C’est là, dans son appartement, qu’il a composé les pièces de son nouvel album et plusieurs autres. Il en avait plus d’une trentaine au moment de choisir celles qui formeraient son deuxième opus.

«J’essaie d’écrire quelque chose qui me touche et j’observe où la chanson veut me mener…», soutient celui qui se sent comme le vaisseau de la musique qui le choisit.

Tout de même, extraire ces mélodies de soi demande beaucoup de travail, précise-t-il.

La profondeur de l’oud

«Parfois, tu prends un instrument et tu connectes immédiatement avec lui, alors qu’avec tant d’autres, non», témoigne l’artiste.
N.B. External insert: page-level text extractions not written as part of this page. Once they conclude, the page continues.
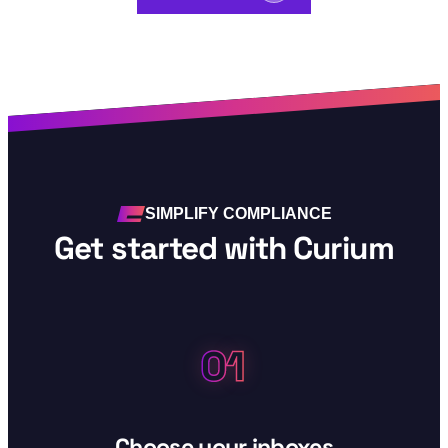
SIMPLIFY COMPLIANCE
Get started with Curium
01
Step 01:
Choose your inboxes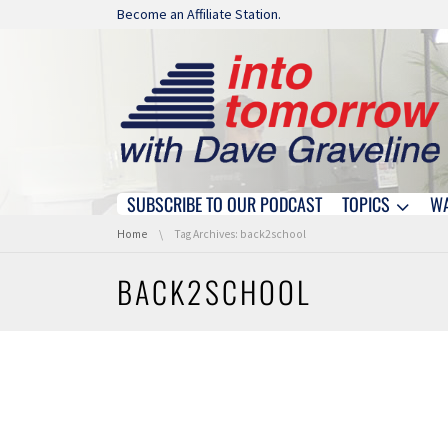
Skip navigation
Become an Affiliate Station.
SUBSCRIBE TO OUR PODCAST
TOPICS
W
Skip navigation
You are here:
Home
Tag Archives: back2school
BACK2SCHOOL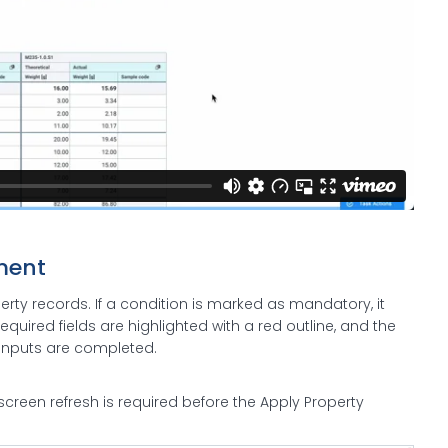
ment
ty records. If a condition is marked as mandatory, it
equired fields are highlighted with a red outline, and the
d inputs are completed.
screen refresh is required before the Apply Property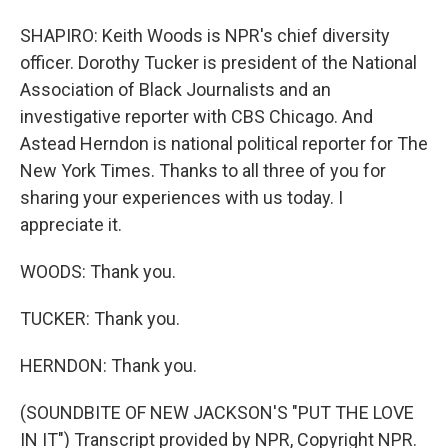
SHAPIRO: Keith Woods is NPR's chief diversity
officer. Dorothy Tucker is president of the National
Association of Black Journalists and an
investigative reporter with CBS Chicago. And
Astead Herndon is national political reporter for The
New York Times. Thanks to all three of you for
sharing your experiences with us today. I
appreciate it.
WOODS: Thank you.
TUCKER: Thank you.
HERNDON: Thank you.
(SOUNDBITE OF NEW JACKSON'S "PUT THE LOVE
IN IT") Transcript provided by NPR, Copyright NPR.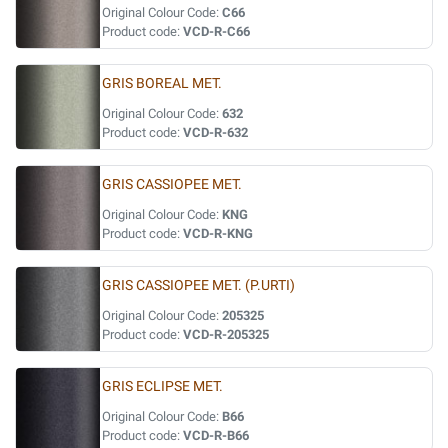
Original Colour Code:
C66
Product code:
VCD-R-C66
GRIS BOREAL MET.
Original Colour Code:
632
Product code:
VCD-R-632
GRIS CASSIOPEE MET.
Original Colour Code:
KNG
Product code:
VCD-R-KNG
GRIS CASSIOPEE MET. (P.URTI)
Original Colour Code:
205325
Product code:
VCD-R-205325
GRIS ECLIPSE MET.
Original Colour Code:
B66
Product code:
VCD-R-B66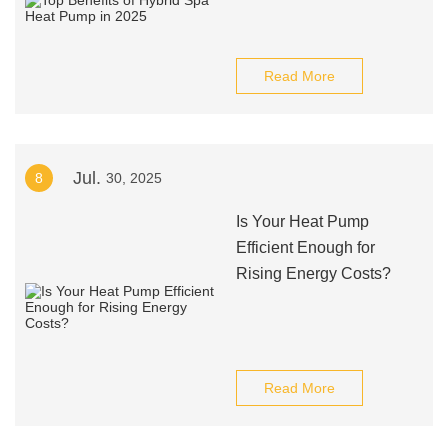
Read More
Jul.
8
30, 2025
Is Your Heat Pump
Efficient Enough for
Rising Energy Costs?
Read More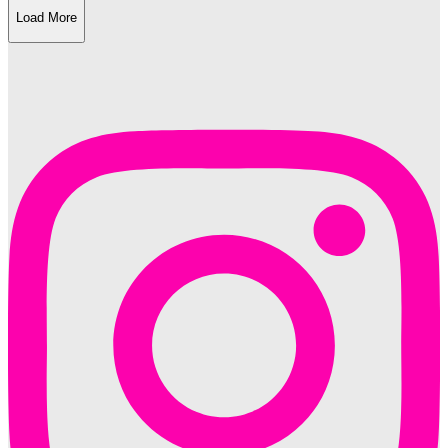
Load More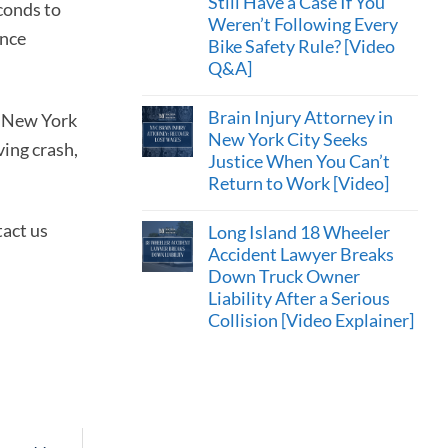
Still Have a Case If You
econds to
Weren’t Following Every
ence
Bike Safety Rule? [Video
Q&A]
Brain Injury Attorney in
er New York
New York City Seeks
ving crash,
Justice When You Can’t
Return to Work [Video]
tact us
Long Island 18 Wheeler
Accident Lawyer Breaks
Down Truck Owner
Liability After a Serious
Collision [Video Explainer]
Tamino est de ces musiciens qui entretiennent des relations spéciales avec leurs instruments. La guitare de son grand-père Moharam Fouad, vedette égyptienne de la chanson et du cinéma, lui est très précieuse.

Pour la préserver, il joue de moins en moins de cet instrument antique. Lors de la composition de ses nouvelles chansons, Tamino a jeté son dévolu sur l’oud.
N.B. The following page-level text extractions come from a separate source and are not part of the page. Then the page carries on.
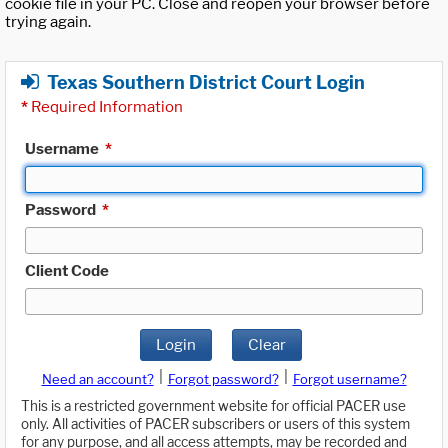
cookie file in your PC. Close and reopen your browser before
trying again.
Texas Southern District Court Login
*
Required Information
Username
*
Password
*
Client Code
Login
Clear
|
|
Need an account?
Forgot password?
Forgot username?
This is a restricted government website for official PACER use
only. All activities of PACER subscribers or users of this system
for any purpose, and all access attempts, may be recorded and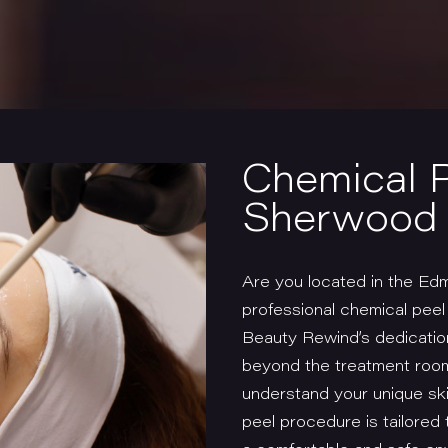
Chemical 
Sherwood 
Are you located in the Ed
professional chemical pee
Beauty Rewind’s dedication
beyond the treatment room
understand your unique ski
peel procedure is tailored 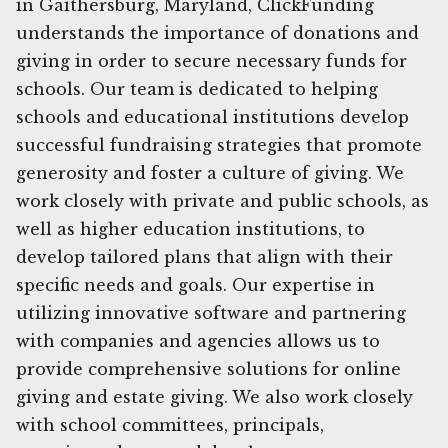
in Gaithersburg, Maryland, ClickFunding
understands the importance of donations and
giving in order to secure necessary funds for
schools. Our team is dedicated to helping
schools and educational institutions develop
successful fundraising strategies that promote
generosity and foster a culture of giving. We
work closely with private and public schools, as
well as higher education institutions, to
develop tailored plans that align with their
specific needs and goals. Our expertise in
utilizing innovative software and partnering
with companies and agencies allows us to
provide comprehensive solutions for online
giving and estate giving. We also work closely
with school committees, principals,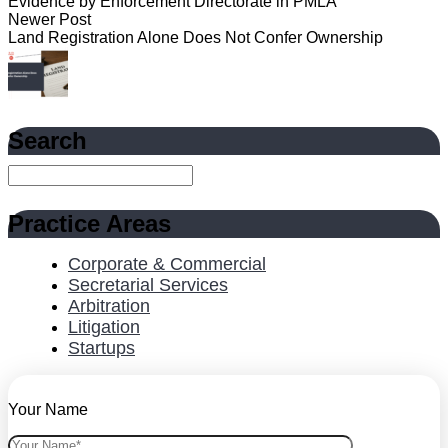
Evidence by Enforcement Directorate in PMLA
Newer Post
Land Registration Alone Does Not Confer Ownership
Search
Practice Areas
Corporate & Commercial
Secretarial Services
Arbitration
Litigation
Startups
Your Name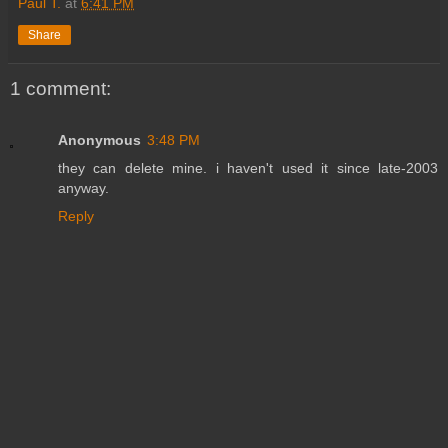
Paul T.
at
6:41 PM
Share
1 comment:
Anonymous
3:48 PM
they can delete mine. i haven't used it since late-2003
anyway.
Reply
Il a appris à jouer de ce luth arabe auprès d’un musicien et réfugié syrien vivant à Anvers, Tarek Al Sayed Yahya.

«J’ai essayé de jouer un peu avant, mais je n’étais pas bon. Il y a deux ans, j’ai commencé à prendre des leçons», raconte-t-il.

Surnommé «l’instrument de l’âme», l’oud apporte une profondeur notable au son de ses nouvelles pièces.

Lors de la composition de ses nouvelles chansons, Tamino a jeté son dévolu sur l’oud, un luth arabe surnommé «l’instrument de l’âme».

«Il n’y a pas de frettes, donc on peut jouer des quarts de ton et aussi, quand on les joue, on a plus de chances de les chanter, explique le musicien. Cet album sonne plus spacieux et intime à la fois. Probablement parce que les instruments principaux sont acoustiques.»

Tamino affirme avoir été moins contrôlant lors de la production de ce deuxième album que le premier.

«Lâcher prise, même en dehors de la musique, est quelque chose que j’ai dû apprendre», admet-il.